_SOURCE PASSAGE:_
With my family here this weekend, I am getting a last (and in some sense a first) gasp of summer break even though we've already begun classes. I have a dog on my bed in Gambier for the first time; our dog does not usually travel such distances. This morning, I woke up happy despite the fact that the dog's body clock gets her (and her human) up at exactly 6:00 a.m. We went for a walk around the apartment complex at dawn. I saw the sun come up as I heated the milk for my morning coffee. The dog finished her dog food. I counted the morning lights: lavender, apricot, buttery yellow. I locked the screen door but left the kitchen door open to let in the morning air, and the dog and I went back to bed. (She has to be hefted up onto the bed now.) She curled up while I read, and then when I fell asleep, I curled up around her, and we slept like that for hours.

Now the college clock tolls the late night hours. The dog sleeps already, and I am off to join her.

Leaving.


A dear one left this evening, which put something of a damper on this first day of school--even more of a damper than the last remnants of our long, hard rain. She'll be back, of course, but in the meantime, her whole world here is missing her already.

I walked into my classroom five minutes early, started chatting with the students already there, and before I knew it, I'd offered them some knowledge, made them give me back some thinking, told them some things they'll soon know, found out from them some things they want to know. It was happy alchemy all around. Tomorrow I do it all over again. And then we'll be fully in swing.

Trees tip out in color all down the campus; I find myself wondering whether they're always so early.

Drop by drop by drop.

It was raining when I awoke this morning, and it is raining as I put my books aside and get ready to get ready to rest up for my first class. It's the fourth iteration of a class I love dearly; it is a constant in my teaching career here. I feel joyful about teaching it again, but I'm also, perhaps inevitably, restless about whether everything will go smoothly tomorrow.

Today, that restlessness came bounding out of me as irritability and frustration with a whole host of small things gone wrong: mistakes, noises, breakages, injuries. After dinner, I put one of my favorite mugs into the microwave to heat up water for tea (because, remember, my electric kettle blew up two weeks ago). I went off to the bathroom. A minute later, I heard what sounded like the mug's breaking. Returning to the kitchen, I found that the mug was empty. What had happened to the water? ... Had there been water? No indeed. Later, showing my Clevelander student (who is about to depart for Adventures Elsewhere) what had happened to the mug, I ran my index finger over the main crack inside the mug--which, as it turns out, didn't break and fall apart but instead had its glaze shattered in the microwave. Suddenly, I cried out: a splinter of the glaze, or of the ceramic, or something, had lodged itself under the pad of my index finger. It's still there, poking me. I'm hopeful that it will grow out of my skin (unlike the piece of graphite that's still in there, higher up on my fingerprint, a full five years after I accidentally lodged it there after someone's job talk at my old job).

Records
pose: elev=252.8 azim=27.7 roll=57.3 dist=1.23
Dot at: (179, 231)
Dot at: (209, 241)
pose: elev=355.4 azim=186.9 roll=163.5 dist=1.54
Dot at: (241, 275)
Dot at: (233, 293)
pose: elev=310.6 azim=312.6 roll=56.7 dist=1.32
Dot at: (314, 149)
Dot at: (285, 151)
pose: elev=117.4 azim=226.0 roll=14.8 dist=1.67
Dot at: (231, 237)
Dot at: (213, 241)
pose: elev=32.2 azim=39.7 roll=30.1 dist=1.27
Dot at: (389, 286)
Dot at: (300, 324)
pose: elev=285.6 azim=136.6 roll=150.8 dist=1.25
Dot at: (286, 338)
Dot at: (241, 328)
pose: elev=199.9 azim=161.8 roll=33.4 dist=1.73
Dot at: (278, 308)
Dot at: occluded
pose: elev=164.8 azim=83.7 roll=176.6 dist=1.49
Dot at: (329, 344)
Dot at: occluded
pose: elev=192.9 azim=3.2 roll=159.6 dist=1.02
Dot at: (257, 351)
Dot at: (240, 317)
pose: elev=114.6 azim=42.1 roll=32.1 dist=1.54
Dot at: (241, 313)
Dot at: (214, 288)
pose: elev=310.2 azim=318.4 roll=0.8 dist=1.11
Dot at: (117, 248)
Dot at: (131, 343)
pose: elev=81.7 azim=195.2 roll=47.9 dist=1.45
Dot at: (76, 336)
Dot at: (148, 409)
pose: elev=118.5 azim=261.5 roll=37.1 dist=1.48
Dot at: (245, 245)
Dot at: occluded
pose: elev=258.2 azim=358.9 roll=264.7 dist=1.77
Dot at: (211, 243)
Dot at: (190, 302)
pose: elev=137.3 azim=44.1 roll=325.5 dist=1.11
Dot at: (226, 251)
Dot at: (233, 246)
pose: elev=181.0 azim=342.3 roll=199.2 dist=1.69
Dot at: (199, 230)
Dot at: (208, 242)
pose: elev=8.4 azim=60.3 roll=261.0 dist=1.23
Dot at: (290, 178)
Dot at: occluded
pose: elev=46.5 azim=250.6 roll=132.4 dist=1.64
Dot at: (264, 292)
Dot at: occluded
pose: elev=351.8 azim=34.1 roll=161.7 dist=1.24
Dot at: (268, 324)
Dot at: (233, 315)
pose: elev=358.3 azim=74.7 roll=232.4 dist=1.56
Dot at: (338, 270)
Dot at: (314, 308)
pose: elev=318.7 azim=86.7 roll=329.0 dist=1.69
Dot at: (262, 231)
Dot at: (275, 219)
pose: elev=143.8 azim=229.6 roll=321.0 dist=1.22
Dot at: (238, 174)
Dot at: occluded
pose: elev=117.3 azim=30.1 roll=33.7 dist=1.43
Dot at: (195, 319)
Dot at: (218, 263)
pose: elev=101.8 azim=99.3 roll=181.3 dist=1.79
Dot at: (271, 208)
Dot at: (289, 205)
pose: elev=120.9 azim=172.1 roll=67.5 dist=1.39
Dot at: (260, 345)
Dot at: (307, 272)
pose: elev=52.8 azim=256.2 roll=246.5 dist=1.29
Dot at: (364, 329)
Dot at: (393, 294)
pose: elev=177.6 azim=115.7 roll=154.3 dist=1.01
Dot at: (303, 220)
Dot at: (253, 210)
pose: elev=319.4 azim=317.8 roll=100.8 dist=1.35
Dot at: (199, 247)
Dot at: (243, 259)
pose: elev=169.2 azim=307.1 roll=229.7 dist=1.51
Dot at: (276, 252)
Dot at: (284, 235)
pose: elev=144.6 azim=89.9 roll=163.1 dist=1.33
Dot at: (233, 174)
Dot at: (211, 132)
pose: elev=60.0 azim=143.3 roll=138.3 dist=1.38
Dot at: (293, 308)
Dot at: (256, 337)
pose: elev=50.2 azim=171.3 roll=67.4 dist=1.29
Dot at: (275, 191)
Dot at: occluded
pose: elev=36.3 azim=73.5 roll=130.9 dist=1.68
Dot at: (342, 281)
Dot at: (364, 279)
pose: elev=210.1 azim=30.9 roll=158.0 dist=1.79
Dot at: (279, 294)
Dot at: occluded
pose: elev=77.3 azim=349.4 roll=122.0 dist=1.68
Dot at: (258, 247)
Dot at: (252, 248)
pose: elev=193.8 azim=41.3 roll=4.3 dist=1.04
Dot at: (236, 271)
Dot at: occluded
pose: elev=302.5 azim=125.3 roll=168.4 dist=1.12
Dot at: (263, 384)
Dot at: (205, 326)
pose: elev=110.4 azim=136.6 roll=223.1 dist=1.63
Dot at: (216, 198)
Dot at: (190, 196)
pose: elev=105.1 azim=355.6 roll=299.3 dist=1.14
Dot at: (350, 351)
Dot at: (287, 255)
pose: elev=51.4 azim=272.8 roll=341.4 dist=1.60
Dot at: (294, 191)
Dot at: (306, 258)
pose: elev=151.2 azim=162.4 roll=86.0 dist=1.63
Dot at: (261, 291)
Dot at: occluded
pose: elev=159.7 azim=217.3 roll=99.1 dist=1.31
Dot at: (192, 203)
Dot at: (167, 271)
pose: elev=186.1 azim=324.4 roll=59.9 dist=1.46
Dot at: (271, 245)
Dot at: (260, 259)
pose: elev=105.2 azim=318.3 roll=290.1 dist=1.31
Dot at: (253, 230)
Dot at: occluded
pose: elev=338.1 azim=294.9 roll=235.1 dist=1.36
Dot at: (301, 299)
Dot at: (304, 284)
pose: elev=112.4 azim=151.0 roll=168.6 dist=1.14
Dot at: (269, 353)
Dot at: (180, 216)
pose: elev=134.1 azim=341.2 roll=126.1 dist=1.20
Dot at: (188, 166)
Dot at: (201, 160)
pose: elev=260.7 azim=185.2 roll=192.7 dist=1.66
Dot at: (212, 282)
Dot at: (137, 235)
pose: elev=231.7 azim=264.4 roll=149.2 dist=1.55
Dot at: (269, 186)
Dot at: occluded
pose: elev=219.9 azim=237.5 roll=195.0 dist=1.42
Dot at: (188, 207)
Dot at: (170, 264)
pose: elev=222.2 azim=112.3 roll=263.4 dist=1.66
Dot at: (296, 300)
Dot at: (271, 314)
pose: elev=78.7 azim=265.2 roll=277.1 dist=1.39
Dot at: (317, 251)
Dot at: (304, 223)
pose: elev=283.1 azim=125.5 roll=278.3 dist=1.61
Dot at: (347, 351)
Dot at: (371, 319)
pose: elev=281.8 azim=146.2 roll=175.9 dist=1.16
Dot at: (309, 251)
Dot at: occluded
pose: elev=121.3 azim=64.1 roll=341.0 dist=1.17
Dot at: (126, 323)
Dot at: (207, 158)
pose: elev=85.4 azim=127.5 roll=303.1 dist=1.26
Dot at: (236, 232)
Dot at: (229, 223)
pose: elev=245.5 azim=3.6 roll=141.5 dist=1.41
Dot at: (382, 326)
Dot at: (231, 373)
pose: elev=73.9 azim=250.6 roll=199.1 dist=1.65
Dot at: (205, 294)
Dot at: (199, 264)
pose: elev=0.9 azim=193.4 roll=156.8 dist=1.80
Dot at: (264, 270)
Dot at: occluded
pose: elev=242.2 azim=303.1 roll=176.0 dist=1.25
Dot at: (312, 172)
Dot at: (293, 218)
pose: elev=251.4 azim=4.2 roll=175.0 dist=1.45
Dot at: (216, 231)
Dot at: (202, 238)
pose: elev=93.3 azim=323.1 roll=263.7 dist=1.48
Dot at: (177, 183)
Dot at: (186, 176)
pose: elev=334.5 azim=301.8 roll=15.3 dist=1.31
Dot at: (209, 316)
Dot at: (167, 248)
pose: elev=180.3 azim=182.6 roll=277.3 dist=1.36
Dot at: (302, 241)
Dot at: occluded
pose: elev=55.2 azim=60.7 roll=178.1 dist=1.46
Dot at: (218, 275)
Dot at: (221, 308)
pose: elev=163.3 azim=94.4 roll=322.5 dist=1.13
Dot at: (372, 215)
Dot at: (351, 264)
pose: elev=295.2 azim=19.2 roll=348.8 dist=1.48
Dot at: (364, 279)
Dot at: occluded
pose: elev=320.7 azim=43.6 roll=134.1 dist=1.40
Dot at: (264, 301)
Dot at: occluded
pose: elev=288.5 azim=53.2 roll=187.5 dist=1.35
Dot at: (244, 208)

_TASK STATEMENT:_ In the journal passage about the start of the school term, which colors does the writer count in the morning lights? List all of them.

_RESPONSE:_ Lavender, apricot, and buttery yellow.